INPUT RECORDS:
========
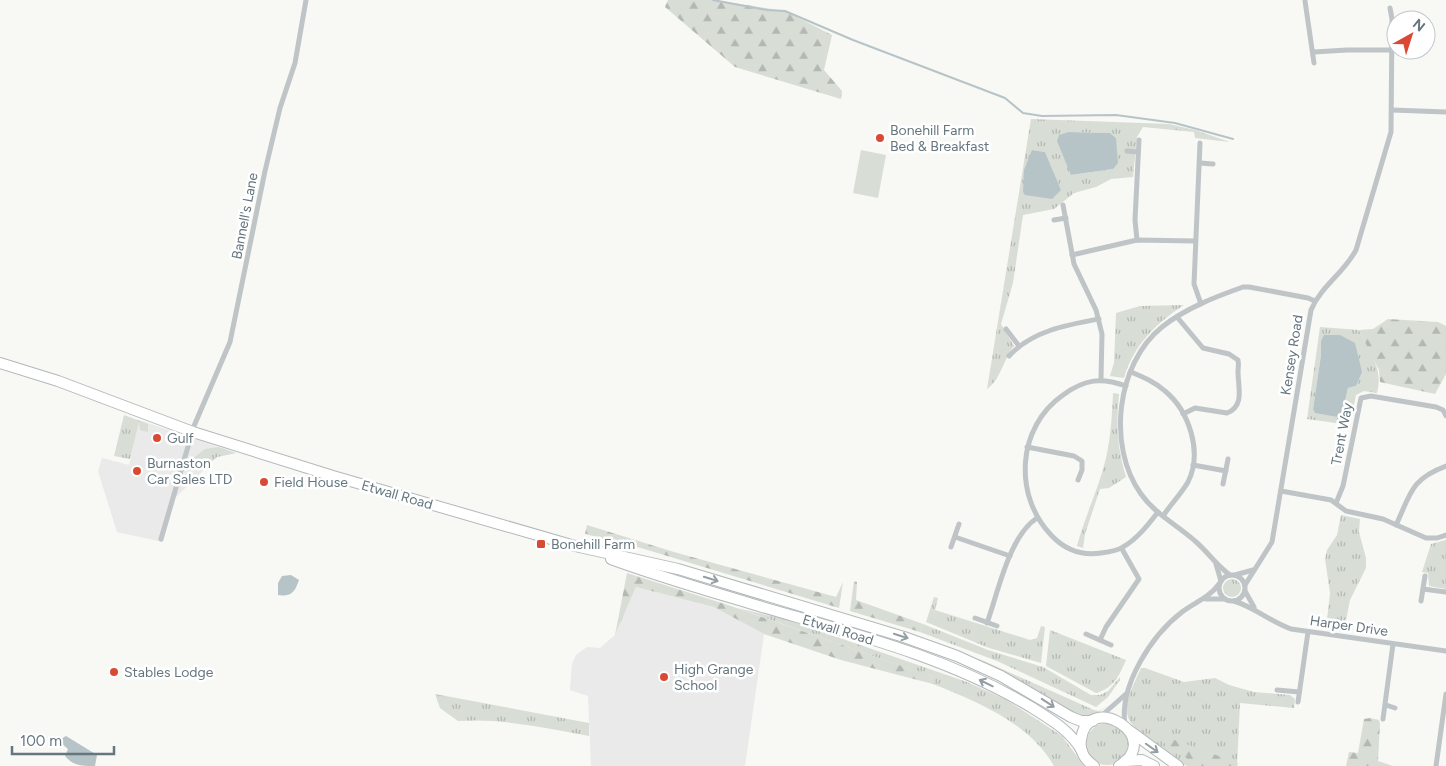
<svg xmlns="http://www.w3.org/2000/svg" width="1446" height="766" font-family="Figtree,sans-serif">
  <style>
    .built { fill: #e9eae9 }
    .grass { fill: url(#grass-tufts); fill-rule: evenodd }
    .forest { fill: url(#forest-firs) }
    .green { fill: #d8ddd5 }
    .water { fill: #b7c4c7 }
    .lines { fill: none; stroke-linecap: round; stroke-linejoin: round }
    .stream { stroke: #b7c4c7; stroke-width: 2 }
    .highway-casing { stroke: #b3b8ba; stroke-width: 12 }
    .street { stroke: #bfc4c7; stroke-width: 5 }
    .highway { stroke: #fff; stroke-width: 10 }
    .oneway { stroke: #939fa5 }
    .poi-dot { fill: #da4933; stroke: #fff; stroke-width: 2 }
    .labels { text-anchor: middle; dominant-baseline: central; stroke-width: 5; stroke-linejoin: round; paint-order: stroke }
    .poi-label { font-size: 14px; fill: #65767f; stroke: #fff; text-anchor: start }
    .street-label { font-size: 14px; fill: #65767f; stroke: #fff }
  </style>
  <defs>
    <pattern id="grass-tufts" width="24" height="20" patternUnits="userSpaceOnUse" patternTransform="scale(1.25)"><rect width="24" height="20" fill="#d8ddd5"/><path d="M3 7l-1-3M5 7V3M7 7l1-3M15 17l-1-3M17 17v-4M19 17l1-3" fill="none" stroke="#b3b8b2"/></pattern>
    <pattern id="forest-firs" width="22" height="20" patternUnits="userSpaceOnUse" patternTransform="scale(1.25)"><rect width="22" height="20" fill="#d8ddd5"/><path d="M5 1l3.5 6h-7zM16 11l3.5 6h-7z" fill="#b3b8b2"/></pattern>
  </defs>
  <rect width="100%" height="100%" fill="#f8f8f5"/>
  <g class="built">
    <polygon points="139,420 236,453 217,457 175,498 163,542 117,532 98,471 102,458 129,465"/>
    <polygon points="636,587 714,607 764,634 745,766 591,766 588,696 570,690 572,664 576,655 587,647 600,648 615,635"/>
  </g>
  <g class="grass">
    <path d="M 1031,119 L 1169,124 L 1195,130 L 1230,142 L 1195,138 L 1194,132 L 1143,127 L 1137,137 L 1133,177 L 1111,179 L 1096,187 L 1074,193 L 1054,209 L 1023,215 L 1013,283 L 1001,324 L 1014,346 C 1004,358 1000,381 987,389 ZM 1069,132 L 1110,133 L 1116,138 L 1113,169 L 1071,175 ZM 1032,150 L 1045,152 L 1061,190 Z"/>
    <path d="M 1184,305 C 1156,323 1133,346 1124,378 L 1110,376 L 1114,363 L 1116,313 L 1140,306 Z"/>
    <path d="M 1320,327 L 1359,330 C 1369,351 1384,369 1377,393 L 1364,391 L 1356,395 L 1350,425 L 1307,419 ZM 1340,335 L 1356,386 L 1348,388 L 1342,414 L 1313,409 L 1321,355 L 1321,341 Z"/>
    <path d="M 1113,393 L 1119,394 C 1116,426 1117,446 1126,477 L 1109,488 L 1100,489 L 1085,534 L 1083,548 L 1077,546 C 1085,516 1099,488 1106,458 C 1111,436 1112,415 1113,393 Z"/>
    <polygon points="124,415 148,424 148,432 140,430 139,422 130,459 114,456"/>
    <polygon points="219,447 236,453 217,457 206,466 191,460 205,449"/>
    <polygon points="1341,515 1360,519 1359,532 1366,558 1366,568 1350,600 1344,631 1326,629 1330,593 1325,559 1327,550 1337,535"/>
    <polygon points="1446,540 1446,589 1429,586 1428,573 1422,572 1431,544"/>
    <circle cx="1232" cy="588" r="9"/>
    <polygon points="934,597 938,598 935,610 1030,640 1037,638 1041,626 1045,627 1041,663 989,648 926,622"/>
    <path d="M 737,608 L 788,620 L 967,682 L 1007,700 L 1062,736 L 1084,766 L 1054,766 C 1029,722 977,702 933,684 L 935,678 Z"/>
    <polygon points="923,624 988,650 1043,667 1091,695 1100,695 1108,691 1120,677 1120,680 1108,697 1096,707 997,661 920,632"/>
    <path d="M 1050,630 L 1126,660 C 1119,676 1114,688 1096,693 L 1046,666 Z"/>
    <polygon points="977,658 1094,710 1099,711 1109,705 1091,717 1076,715"/>
    <path d="M 1141,668 L 1145,668 L 1184,682 L 1215,678 L 1229,685 L 1254,692 L 1290,695 L 1295,699 L 1294,708 L 1240,703 L 1237,766 C 1222,766 1203,766 1188,766 C 1178,764 1167,753 1159,747 C 1118,719 1121,711 1141,668 Z"/>
    <path d="M 435,694 L 589,723 L 589,736 C 546,728 502,718 458,721 L 440,708 Z"/>
    <circle cx="1107" cy="744" r="21"/>
  </g>
  <g class="forest">
    <polygon points="668,0 714,0 785,11 832,35 824,70 842,91 841,99 735,67 665,7"/>
    <polygon points="1388,319 1438,322 1446,326 1446,374 1435,394 1380,382 1379,370 1359,330 1373,329"/>
    <polygon points="587,525 674,552 836,597 843,582 839,608 641,548 585,534"/>
    <polygon points="627,573 728,605 936,678 933,684 841,660 764,634 714,607 636,587 615,635"/>
    <polygon points="854,581 857,582 856,600 923,624 920,632 850,611"/>
    <polygon points="1370,718 1379,720 1380,724 1378,761 1393,766 1346,766 1349,752 1358,753 1364,719"/>
    <polygon points="1161,735 1238,763 1237,766 1198,766 1160,740"/>
  </g>
  <polygon class="green" points="861,150 886,155 878,198 853,193"/>
  <g class="water">
    <polygon points="1069,132 1110,133 1116,138 1118,163 1113,169 1071,175 1057,141 1059,135"/>
    <polygon points="1032,150 1045,152 1059,185 1061,190 1052,199 1025,195 1023,192 1024,170"/>
    <polygon points="1324,335 1340,335 1355,343 1362,372 1356,386 1348,388 1342,414 1338,417 1315,413 1313,409 1321,355 1321,341"/>
    <path d="M 291,575 L 299,580 C 295,592 291,597 278,595 L 278,583 L 282,576 Z"/>
    <path d="M 66,736 L 97,755 L 95,766 C 82,766 73,766 65,756 L 68,749 L 61,743 L 61,739 Z"/>
  </g>
  <g class="lines">
    <polyline class="stream" points="713,0 767,10 785,11 853,40 1005,98 1023,113 1042,116 1116,115 1175,123 1233,139"/>
    <defs>
      <g id="highway">
        <polyline points="0,363 58,381 193,432 333,476 575,546 678,569 904,637 957,656 1001,676 1071,717 1081,721 1093,721"/>
        <path d="M 611,559 C 660,577 709,591 759,606 C 851,633 948,657 1031,707 C 1051,720 1070,730 1082,751"/>
        <polyline points="1130,731 1178,766"/>
        <polyline points="1125,761 1142,760 1154,766"/>
        <path d="M 1094,766 C 1085,760 1079,751 1081,740 C 1087,689 1166,737 1119,766"/>
      </g>
    </defs>
    <use href="#highway" class="highway-casing"/>
    <g class="street">
      <polyline points="1305,1 1314,63"/>
      <polyline points="1314,52 1347,50 1393,50"/>
      <polyline points="1392,110 1446,112"/>
      <polyline points="1200,143 1194,284 1201,304"/>
      <polyline points="1127,151 1138,152"/>
      <polyline points="1200,163 1213,164"/>
      <polyline points="1063,205 1074,264 1096,310 1102,334 1101,379"/>
      <polyline points="1054,220 1066,218"/>
      <polyline points="1137,240 1135,220 1139,140"/>
      <polyline points="1072,255 1137,240 1195,241"/>
      <path d="M 1177,317 L 1203,348 L 1229,354 L 1238,360 C 1239,365 1238,368 1238,372 C 1238,387 1245,406 1227,413 L 1195,408 L 1183,414"/>
      <polyline points="1006,329 1019,346"/>
      <path d="M 1009,356 C 1032,331 1066,325 1099,319"/>
      <path d="M 1131,372 C 1143,377 1155,382 1165,391 C 1189,411 1203,452 1188,482 C 1181,494 1171,504 1163,516"/>
      <path d="M 1126,386 C 1101,377 1085,379 1063,395 C 1017,427 1013,495 1051,535 C 1064,549 1081,556 1101,553 C 1109,552 1117,551 1123,547 C 1137,539 1148,525 1158,512"/>
      <polyline points="1027,447 1074,456 1082,461 1082,470 1078,480"/>
      <polyline points="1193,465 1226,471"/>
      <polyline points="1223,484 1228,459"/>
      <polyline points="1281,491 1331,500 1346,511 1383,519 1426,538 1437,538 1446,535"/>
      <polyline points="1336,503 1343,486 1361,398 1371,396 1436,407 1443,410 1446,416"/>
      <path d="M 1396,525 C 1411,493 1411,479 1446,466"/>
      <polyline points="955,537 1010,556"/>
      <polyline points="161,539 194,426 230,342 265,171 280,108 295,63 306,0"/>
      <polyline points="951,547 959,524"/>
      <polyline points="1216,564 1221,581"/>
      <circle cx="1232" cy="588" r="13"/>
      <path d="M 1230,575 C 1216,565 1208,552 1195,541 C 1177,525 1155,514 1141,494 C 1107,447 1116,364 1162,327 C 1186,308 1215,297 1243,287 L 1249,287 L 1308,298 L 1315,301"/>
      <polyline points="1235,575 1253,570"/>
      <path d="M 1245,585 L 1272,542 L 1311,310 C 1321,286 1344,273 1356,250 L 1391,132 L 1392,19 L 1390,8"/>
      <polyline points="1423,589 1446,592"/>
      <polyline points="1245,591 1254,607"/>
      <polyline points="1206,599 1225,599"/>
      <path d="M 1234,601 C 1256,608 1269,621 1291,629 L 1446,651"/>
      <polyline points="1421,601 1425,576"/>
      <polyline points="975,618 997,626"/>
      <path d="M 987,623 C 998,593 1009,536 1037,518"/>
      <polyline points="1086,634 1111,645"/>
      <polyline points="1100,640 1106,627 1139,579 1122,549"/>
      <polyline points="1277,690 1299,692"/>
      <polyline points="1298,702 1308,632"/>
      <polyline points="1386,705 1395,708"/>
      <polyline points="1100,717 1126,694"/>
      <polyline points="1383,719 1393,644"/>
      <path d="M 1125,725 C 1119,685 1152,635 1182,612 C 1195,602 1209,598 1219,584"/>
      <polyline points="1436,766 1446,694"/>
    </g>
    <use href="#highway" class="highway"/>
  </g>
  <defs><path id="oneway-shaft" d="M-6 0H5M1.5-3L5.5 0L1.5 3" fill="none" stroke-width="1.6" stroke-linecap="round" stroke-linejoin="round" transform="scale(1.25)"/></defs>
  <g class="oneway">
    <use href="#oneway-shaft" transform="translate(711 579) rotate(17)"/>
    <use href="#oneway-shaft" transform="translate(901 636) rotate(18)"/>
    <use href="#oneway-shaft" transform="translate(986 683) rotate(-154)"/>
    <use href="#oneway-shaft" transform="translate(1048 703) rotate(33)"/>
    <use href="#oneway-shaft" transform="translate(1152 748) rotate(35)"/>
  </g>
  <g class="poi-dot">
    <circle cx="880" cy="138" r="5"/>
    <circle cx="157" cy="438" r="5"/>
    <circle cx="137" cy="471" r="5"/>
    <circle cx="264" cy="482" r="5"/>
    <rect x="536" y="539" width="10" height="10" rx="2.5"/>
    <circle cx="114" cy="672" r="5"/>
    <circle cx="664" cy="677" r="5"/>
  </g>
  <g class="labels">
    <g class="poi-label">
      <text x="890" y="130">Bonehill Farm<tspan x="890" dy="16">Bed &amp; Breakfast</tspan></text>
      <text x="167" y="438">Gulf</text>
      <text x="147" y="463">Burnaston<tspan x="147" dy="16">Car Sales LTD</tspan></text>
      <text x="274" y="482">Field House</text>
      <text x="551" y="544">Bonehill Farm</text>
      <text x="674" y="669">High Grange<tspan x="674" dy="16">School</tspan></text>
      <text x="124" y="672">Stables Lodge</text>
    </g>
    <g class="street-label">
      <text transform="translate(245 216) rotate(-79)">Bannell's Lane</text>
      <text transform="translate(1292 355) rotate(-81)">Kensey Road</text>
      <text transform="translate(1342 434) rotate(-79)">Trent Way</text>
      <text transform="translate(397 495) rotate(16)">Etwall Road</text>
      <text transform="translate(1349 626) rotate(8)">Harper Drive</text>
      <text transform="translate(838 630) rotate(17)">Etwall Road</text>
    </g>
  </g>
  <g transform="translate(1411 35) rotate(39)"><circle r="24" fill="#ffffff" stroke="#c1c8cc"/>
  <path d="M0-4L9 19L0 12L-9 19Z" fill="#da4933"/>
  <text y="-8" font-size="14" font-weight="bold" text-anchor="middle" fill="#65767f">N</text>
  </g>
  <path d="M12 746v8h102v-8" fill="none" stroke="#65767f" stroke-width="2.5"/>
  <text x="20" y="746" font-size="15" fill="#65767f" stroke="#ffffff" stroke-width="4" paint-order="stroke">100 m</text>
</svg>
========
ACTIVITY:
The string "pattern" appears on how many lines of the records? State the number alone.

OUTPUT BELOW:
2